Par ailleurs, le gouvernement reconnaît le droit d’être servi et de travailler en français dans les entreprises de compétence fédérale au Québec et dans les régions à forte présence francophone au pays. Sur le chapitre de l’immigration, on parle aussi du devoir « d’attirer et de faciliter l’immigration francophone à l’extérieur du Québec ».

« Certaines mesures sont plus symboliques que révolutionnaires. On garantit le droit de parler en français dans les régions, est ce que ça changera les choses? Pas certaine », analyse Stéphanie Chouinard.

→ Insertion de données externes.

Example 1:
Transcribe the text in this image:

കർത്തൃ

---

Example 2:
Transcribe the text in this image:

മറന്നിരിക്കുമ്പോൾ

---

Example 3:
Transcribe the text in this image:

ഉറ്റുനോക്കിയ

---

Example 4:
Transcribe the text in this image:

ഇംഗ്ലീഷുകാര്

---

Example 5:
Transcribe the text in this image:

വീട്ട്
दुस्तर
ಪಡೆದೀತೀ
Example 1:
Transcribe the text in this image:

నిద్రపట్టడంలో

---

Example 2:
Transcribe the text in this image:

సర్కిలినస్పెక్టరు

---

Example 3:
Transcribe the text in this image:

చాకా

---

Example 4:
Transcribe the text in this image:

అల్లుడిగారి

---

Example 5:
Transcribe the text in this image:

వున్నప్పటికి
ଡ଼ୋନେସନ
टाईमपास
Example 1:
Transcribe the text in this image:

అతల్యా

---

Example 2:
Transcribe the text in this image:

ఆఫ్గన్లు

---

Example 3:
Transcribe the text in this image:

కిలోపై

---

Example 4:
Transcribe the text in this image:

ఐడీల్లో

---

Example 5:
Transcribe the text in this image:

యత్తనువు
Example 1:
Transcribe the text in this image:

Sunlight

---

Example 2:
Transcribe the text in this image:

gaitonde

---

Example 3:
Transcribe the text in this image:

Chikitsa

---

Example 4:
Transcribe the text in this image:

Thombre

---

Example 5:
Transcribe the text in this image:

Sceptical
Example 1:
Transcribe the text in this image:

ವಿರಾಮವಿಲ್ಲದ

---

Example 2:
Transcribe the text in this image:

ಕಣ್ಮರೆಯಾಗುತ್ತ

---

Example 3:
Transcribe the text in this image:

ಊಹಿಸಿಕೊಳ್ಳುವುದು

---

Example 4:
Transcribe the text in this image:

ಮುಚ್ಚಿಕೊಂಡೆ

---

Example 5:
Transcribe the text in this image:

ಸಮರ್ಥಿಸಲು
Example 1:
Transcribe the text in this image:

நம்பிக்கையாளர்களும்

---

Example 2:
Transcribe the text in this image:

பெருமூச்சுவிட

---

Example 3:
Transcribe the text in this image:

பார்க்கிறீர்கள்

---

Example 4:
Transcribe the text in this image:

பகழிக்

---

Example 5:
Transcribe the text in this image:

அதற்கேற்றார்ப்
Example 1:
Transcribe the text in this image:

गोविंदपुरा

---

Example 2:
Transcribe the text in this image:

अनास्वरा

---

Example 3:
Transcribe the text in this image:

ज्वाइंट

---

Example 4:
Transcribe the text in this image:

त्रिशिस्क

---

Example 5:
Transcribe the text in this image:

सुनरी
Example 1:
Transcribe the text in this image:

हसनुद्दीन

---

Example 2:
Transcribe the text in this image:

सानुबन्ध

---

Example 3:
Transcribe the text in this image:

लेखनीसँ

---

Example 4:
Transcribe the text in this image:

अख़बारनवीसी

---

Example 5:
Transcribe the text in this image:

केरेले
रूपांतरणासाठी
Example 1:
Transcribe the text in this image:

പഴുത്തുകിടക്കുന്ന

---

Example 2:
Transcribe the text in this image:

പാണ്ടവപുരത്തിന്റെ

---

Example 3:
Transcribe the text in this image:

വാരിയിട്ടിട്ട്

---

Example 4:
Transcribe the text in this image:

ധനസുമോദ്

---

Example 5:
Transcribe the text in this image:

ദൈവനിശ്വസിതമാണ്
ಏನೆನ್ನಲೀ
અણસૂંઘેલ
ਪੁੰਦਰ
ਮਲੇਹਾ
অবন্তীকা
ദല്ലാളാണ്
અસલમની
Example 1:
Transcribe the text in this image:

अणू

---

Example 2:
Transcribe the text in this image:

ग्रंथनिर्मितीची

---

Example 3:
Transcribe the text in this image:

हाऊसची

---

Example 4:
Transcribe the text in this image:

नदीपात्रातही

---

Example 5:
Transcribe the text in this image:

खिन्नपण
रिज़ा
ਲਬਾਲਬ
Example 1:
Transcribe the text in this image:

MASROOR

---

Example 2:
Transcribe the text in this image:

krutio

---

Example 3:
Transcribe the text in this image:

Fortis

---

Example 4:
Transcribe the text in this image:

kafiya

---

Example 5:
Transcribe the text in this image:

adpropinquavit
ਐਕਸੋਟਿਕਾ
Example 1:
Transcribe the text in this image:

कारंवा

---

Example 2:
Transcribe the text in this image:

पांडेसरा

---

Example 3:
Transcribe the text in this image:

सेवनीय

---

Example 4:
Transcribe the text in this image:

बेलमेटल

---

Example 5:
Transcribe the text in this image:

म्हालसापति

La ministre Mélanie Joly reste cependant confiante sur la capacité de son gouvernement à mettre en branle ses initiatives.

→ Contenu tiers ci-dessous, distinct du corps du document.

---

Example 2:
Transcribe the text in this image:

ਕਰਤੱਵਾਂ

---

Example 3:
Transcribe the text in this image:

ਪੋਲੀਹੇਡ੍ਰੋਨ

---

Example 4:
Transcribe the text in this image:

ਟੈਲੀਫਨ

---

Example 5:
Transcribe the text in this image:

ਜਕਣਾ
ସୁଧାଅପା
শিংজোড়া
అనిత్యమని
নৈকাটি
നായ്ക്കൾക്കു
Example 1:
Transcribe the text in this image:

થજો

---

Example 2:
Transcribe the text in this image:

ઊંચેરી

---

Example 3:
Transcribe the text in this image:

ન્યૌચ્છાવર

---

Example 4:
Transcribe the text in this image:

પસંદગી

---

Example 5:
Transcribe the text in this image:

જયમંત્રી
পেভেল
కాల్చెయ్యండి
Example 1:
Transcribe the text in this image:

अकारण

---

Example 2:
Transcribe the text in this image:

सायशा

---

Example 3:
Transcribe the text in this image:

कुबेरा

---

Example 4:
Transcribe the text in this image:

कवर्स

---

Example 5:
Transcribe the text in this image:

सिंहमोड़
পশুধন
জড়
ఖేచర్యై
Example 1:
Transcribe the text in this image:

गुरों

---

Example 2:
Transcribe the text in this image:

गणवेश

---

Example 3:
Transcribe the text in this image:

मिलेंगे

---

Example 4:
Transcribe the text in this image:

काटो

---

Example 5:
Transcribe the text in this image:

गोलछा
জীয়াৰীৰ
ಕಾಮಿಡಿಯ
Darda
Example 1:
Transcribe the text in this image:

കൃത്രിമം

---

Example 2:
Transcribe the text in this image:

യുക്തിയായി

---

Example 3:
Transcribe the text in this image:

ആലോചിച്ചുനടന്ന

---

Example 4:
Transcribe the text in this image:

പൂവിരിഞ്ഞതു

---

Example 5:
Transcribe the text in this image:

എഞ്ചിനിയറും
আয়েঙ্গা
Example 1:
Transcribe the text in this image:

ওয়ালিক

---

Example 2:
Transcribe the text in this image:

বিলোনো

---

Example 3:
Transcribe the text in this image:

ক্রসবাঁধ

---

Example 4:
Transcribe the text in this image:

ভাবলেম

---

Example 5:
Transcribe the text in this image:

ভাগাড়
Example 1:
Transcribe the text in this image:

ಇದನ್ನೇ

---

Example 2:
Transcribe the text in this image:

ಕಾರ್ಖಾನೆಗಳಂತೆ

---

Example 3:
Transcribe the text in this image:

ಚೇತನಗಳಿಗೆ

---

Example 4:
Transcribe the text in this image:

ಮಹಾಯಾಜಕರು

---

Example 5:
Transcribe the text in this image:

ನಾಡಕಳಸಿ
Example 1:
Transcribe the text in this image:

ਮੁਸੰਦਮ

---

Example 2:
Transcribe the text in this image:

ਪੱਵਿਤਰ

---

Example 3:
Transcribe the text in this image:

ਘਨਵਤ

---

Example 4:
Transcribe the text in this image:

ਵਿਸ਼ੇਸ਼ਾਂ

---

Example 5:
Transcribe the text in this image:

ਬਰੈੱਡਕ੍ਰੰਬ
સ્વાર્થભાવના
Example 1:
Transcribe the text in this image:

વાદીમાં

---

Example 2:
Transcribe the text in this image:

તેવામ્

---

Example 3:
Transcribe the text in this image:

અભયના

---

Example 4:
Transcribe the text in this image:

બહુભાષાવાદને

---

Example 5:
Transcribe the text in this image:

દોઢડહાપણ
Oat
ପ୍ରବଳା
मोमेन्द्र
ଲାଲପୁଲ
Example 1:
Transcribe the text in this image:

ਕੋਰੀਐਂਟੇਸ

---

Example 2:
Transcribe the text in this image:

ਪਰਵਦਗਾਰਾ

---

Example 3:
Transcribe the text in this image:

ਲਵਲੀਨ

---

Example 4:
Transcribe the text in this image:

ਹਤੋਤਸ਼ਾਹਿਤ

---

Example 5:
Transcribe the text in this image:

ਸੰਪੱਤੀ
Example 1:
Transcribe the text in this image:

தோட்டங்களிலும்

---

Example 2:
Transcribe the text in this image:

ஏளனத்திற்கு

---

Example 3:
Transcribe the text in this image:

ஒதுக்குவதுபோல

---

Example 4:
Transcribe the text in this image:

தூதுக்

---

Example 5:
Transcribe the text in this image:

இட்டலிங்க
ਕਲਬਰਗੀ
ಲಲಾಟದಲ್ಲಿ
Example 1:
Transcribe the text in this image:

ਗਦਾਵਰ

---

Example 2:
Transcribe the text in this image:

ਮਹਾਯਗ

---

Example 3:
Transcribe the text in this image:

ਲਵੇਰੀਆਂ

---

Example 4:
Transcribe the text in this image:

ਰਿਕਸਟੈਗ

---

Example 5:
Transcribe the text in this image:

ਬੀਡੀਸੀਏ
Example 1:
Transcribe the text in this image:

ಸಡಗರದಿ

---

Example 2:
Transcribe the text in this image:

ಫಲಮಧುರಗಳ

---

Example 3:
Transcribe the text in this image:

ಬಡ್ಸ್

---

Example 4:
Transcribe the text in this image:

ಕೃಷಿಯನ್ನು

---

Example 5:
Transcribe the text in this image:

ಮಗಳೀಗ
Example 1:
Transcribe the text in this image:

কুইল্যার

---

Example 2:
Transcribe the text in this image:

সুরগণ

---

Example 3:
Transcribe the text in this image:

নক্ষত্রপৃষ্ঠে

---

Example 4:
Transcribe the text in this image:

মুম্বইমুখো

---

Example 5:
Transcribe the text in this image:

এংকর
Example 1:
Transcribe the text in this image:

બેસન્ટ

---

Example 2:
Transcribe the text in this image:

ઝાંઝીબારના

« Nous avions investi 500 millions de dollars de plus dans le Plan d’action sur les Langues officielles en 2017. Certains investissements de ce nouveau projet de loi sont à coût nul comme le bilinguisme des juges à la Cour suprême du Canada, mais il y aura des investissements qui viendront. On en saura plus lorsque le projet de loi sera déposé. »

Révision de la Loi

Enfin, le gouvernement Trudeau aimerait réviser fréquemment la Loi. « Il apparaît aussi opportun d’approfondir la question et d’instaurer des intervalles de révision réguliers qui éviteront que les Canadiens attendent 30 ans avant qu’un gouvernement ne prenne l’initiative de réviser ou de corriger cette loi. »

« Le monde est en train de changer rapidement », argumente Mme Joly. « Le français est en déclin au Québec et au Canada, en raison de deux grands phénomènes qui sont les médias sociaux et l’internationalisation. Nous nous devons donc d’agir le plus souvent possible. »

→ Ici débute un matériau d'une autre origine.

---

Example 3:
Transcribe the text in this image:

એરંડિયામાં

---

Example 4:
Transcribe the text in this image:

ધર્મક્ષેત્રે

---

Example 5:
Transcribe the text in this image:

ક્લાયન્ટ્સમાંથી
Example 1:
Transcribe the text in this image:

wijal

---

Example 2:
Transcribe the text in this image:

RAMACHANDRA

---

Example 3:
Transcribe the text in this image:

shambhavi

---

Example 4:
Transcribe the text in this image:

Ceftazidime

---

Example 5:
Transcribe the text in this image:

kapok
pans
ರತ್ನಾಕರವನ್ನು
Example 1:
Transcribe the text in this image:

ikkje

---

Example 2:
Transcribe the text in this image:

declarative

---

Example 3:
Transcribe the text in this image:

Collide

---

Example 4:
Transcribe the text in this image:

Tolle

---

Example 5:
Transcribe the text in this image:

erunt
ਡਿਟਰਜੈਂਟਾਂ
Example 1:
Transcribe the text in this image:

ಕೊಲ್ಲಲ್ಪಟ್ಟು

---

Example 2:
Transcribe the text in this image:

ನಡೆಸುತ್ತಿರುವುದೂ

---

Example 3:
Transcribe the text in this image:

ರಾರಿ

Mais pour Stéphanie Chouinard, cette mesure doit être prise avec des pincettes. « C’est la roulette russe, car on ne sait pas qui sera au pouvoir quand l’obligation tombe. Cela veut dire qu’un gouvernement peut-être réfractaire ou qui ne partage pas nécessairement la vision des francophones sera en charge de réviser cette Loi. »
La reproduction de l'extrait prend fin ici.